After exceeding the billion euro mark in global turnover for the first time in 2020, cargo-partner’s turnover increased by 72%, reaching over 1.8 billion euro in 2021, and further increased to 2.06 billion euro in 2022.

“Leadership by agile founders bears some considerable advantages, but from a certain stage on, highly professional and long-term stable ownership is the bigger asset. It is the founders’ challenge and responsibility to decide about both management and ownership succession at the right time. Not too early to be able to build a stable internal management succession but, for sure, also not too late,” Krauter says. “That is why, together with the Corporate Executive Board, we started evaluating different options for the future of cargo-partner.”

Stefan Krauter continues to explain: “It would also have been a good option for the management and employees to continue going completely alone, but since the ideal new strategic owner was found in NX Group, we were ultimately convinced that this was the right way to go forward. Following the integration policy we have seen from NX Group so far, cargo-partner will remain cargo-partner in regard to both organization and branding – and it will become the strongest cargo-partner ever!”

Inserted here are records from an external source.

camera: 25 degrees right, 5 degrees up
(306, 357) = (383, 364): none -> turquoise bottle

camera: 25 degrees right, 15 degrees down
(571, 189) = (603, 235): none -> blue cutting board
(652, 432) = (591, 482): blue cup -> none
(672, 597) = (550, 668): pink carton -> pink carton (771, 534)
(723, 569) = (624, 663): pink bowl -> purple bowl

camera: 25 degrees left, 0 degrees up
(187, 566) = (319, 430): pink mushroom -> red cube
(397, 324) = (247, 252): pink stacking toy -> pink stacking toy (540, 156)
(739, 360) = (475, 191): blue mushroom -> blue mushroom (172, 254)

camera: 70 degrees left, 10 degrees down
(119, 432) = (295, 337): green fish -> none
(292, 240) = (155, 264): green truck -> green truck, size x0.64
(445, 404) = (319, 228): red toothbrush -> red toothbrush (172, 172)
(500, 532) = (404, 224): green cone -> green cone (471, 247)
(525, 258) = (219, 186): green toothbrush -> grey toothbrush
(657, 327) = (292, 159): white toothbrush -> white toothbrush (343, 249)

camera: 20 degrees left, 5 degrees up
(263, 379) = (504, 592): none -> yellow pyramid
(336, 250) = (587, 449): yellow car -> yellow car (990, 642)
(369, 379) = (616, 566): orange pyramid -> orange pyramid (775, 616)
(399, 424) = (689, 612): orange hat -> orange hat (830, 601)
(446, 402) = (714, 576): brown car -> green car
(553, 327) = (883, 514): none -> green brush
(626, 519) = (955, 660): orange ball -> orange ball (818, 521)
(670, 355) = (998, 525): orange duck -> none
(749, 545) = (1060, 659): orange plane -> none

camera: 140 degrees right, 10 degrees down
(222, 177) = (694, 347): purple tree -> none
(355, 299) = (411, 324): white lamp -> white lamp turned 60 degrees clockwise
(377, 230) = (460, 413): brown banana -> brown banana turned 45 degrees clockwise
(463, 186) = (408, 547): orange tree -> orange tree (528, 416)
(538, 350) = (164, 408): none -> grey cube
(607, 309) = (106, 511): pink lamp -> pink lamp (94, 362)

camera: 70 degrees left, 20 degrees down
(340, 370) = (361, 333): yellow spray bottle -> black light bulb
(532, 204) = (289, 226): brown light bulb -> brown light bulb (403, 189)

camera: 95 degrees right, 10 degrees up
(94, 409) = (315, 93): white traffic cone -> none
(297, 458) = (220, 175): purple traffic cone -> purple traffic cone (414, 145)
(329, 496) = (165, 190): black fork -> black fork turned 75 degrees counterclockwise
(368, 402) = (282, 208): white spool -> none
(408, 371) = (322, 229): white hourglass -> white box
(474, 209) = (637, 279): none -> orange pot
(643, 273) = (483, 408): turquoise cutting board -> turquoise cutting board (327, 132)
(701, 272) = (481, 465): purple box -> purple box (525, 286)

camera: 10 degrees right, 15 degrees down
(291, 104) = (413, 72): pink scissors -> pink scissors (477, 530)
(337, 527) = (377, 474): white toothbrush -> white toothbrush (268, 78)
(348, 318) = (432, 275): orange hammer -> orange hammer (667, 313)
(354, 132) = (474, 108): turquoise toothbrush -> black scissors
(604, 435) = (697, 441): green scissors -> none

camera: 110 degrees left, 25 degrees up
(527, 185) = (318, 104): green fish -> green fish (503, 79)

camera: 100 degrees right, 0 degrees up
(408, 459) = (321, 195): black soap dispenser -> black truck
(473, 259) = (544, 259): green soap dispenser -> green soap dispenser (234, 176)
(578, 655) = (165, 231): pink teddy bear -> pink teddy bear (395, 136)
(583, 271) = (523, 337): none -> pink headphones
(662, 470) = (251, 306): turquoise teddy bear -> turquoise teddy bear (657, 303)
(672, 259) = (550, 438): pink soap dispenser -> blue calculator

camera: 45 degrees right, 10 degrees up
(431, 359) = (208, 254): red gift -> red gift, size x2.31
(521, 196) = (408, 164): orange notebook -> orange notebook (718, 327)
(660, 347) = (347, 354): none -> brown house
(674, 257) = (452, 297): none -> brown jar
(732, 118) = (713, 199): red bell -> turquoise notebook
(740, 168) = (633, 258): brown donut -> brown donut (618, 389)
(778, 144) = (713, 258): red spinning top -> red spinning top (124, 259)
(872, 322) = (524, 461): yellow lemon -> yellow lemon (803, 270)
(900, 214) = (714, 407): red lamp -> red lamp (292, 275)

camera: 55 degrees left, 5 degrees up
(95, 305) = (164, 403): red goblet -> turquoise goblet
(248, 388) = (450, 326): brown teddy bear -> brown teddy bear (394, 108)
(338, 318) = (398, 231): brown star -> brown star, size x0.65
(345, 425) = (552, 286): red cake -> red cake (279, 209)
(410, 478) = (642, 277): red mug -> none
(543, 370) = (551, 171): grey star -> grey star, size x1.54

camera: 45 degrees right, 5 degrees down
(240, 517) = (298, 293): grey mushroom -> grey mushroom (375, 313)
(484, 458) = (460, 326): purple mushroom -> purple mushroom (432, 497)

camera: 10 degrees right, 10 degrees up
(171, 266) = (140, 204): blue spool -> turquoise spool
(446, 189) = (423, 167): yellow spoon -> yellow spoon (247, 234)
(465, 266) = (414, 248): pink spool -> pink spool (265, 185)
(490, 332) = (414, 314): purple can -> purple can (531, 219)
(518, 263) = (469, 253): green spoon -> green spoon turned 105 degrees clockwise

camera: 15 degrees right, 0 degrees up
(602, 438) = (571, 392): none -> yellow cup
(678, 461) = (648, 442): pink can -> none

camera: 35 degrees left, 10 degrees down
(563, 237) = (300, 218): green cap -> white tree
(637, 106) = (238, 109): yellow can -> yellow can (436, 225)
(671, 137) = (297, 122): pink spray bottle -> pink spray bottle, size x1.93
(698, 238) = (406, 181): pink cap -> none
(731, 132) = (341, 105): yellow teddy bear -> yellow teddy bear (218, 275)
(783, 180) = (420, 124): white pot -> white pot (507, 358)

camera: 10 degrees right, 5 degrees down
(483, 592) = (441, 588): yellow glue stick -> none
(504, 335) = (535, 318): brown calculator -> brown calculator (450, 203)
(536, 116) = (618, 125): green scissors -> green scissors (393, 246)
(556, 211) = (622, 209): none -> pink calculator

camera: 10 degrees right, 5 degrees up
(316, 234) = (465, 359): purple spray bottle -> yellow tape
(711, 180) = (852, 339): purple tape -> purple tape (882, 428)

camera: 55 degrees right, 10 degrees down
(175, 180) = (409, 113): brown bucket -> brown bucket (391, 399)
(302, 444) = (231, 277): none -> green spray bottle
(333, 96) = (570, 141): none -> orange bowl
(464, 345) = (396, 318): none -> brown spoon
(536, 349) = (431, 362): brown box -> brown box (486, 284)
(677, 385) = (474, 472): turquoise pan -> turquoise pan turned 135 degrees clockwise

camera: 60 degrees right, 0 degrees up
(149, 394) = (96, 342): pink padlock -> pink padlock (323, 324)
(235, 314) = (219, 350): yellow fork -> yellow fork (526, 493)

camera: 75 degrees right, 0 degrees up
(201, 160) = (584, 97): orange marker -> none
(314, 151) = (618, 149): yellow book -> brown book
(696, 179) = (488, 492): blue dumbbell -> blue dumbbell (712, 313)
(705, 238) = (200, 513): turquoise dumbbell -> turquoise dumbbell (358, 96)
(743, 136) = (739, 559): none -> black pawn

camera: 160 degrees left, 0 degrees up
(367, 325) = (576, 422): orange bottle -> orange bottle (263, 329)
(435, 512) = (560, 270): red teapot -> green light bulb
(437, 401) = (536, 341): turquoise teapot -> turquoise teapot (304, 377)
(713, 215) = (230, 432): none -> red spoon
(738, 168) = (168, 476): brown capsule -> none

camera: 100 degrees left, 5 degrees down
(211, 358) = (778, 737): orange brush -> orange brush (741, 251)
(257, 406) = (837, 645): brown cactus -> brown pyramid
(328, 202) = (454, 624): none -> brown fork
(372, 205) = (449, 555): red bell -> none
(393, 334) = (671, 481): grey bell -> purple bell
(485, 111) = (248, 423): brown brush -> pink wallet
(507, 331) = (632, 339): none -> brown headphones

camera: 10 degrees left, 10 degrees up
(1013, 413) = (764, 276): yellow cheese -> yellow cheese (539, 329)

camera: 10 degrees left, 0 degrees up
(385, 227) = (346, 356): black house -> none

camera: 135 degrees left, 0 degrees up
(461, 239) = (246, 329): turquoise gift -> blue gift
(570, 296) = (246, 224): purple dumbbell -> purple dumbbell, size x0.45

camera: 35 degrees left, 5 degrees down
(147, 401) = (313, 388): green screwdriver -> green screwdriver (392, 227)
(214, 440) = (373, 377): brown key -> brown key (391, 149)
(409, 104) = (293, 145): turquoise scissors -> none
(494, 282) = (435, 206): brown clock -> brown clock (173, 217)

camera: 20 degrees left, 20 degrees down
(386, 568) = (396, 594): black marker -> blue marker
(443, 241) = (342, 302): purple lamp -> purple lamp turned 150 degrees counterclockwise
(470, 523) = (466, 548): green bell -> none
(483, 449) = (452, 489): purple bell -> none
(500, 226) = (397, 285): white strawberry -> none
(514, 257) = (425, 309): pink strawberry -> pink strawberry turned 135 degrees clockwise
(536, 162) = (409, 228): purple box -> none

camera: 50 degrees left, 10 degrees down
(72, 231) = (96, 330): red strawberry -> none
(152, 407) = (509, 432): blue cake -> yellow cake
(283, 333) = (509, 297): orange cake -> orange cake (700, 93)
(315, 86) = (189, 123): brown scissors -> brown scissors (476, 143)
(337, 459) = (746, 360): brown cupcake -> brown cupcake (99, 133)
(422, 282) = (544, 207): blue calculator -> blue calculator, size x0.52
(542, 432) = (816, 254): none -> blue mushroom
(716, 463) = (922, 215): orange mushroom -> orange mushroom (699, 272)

The deal was signed on May 12, 2023 and will come into effect subject to the usual regulatory (anti-trust and FDI) approvals in an estimated four to seven months along with the subsequent closing.

“Both organizations will benefit from considerable synergies in global office coverage, an expanded service portfolio, strengthened regional, product and IT know-how, increased scale and others. NX Group will benefit from our strong and extensive network in Central and Eastern Europe that complements NX’s existing network in an ideal way, and cargo-partner will jump several leagues in the Intra-Asian and Trans-Pacific trade lanes,” Stefan Krauter states. He adds: “cargo-partner will also continue to work with its current global agents’ network, strive to expand this section of its business and support it in future with its upgraded platform which is presently under development.”

“I will personally continue to support the transition in my new role on the Corporate Supervisory Board and in my advisory function to the Corporate Executive Board. I will be focusing on smart partial integration with the new owners as well as on other matters regarding strategy, M&A and ESG. What an interesting and rewarding challenge at the end of my career!” Krauter says.

The sellers have been advised by J.P. Morgan (financial), ValueAdd (financial), BCG (commercial), Schönherr (legal), and Deloitte (accounting and tax) on the transaction.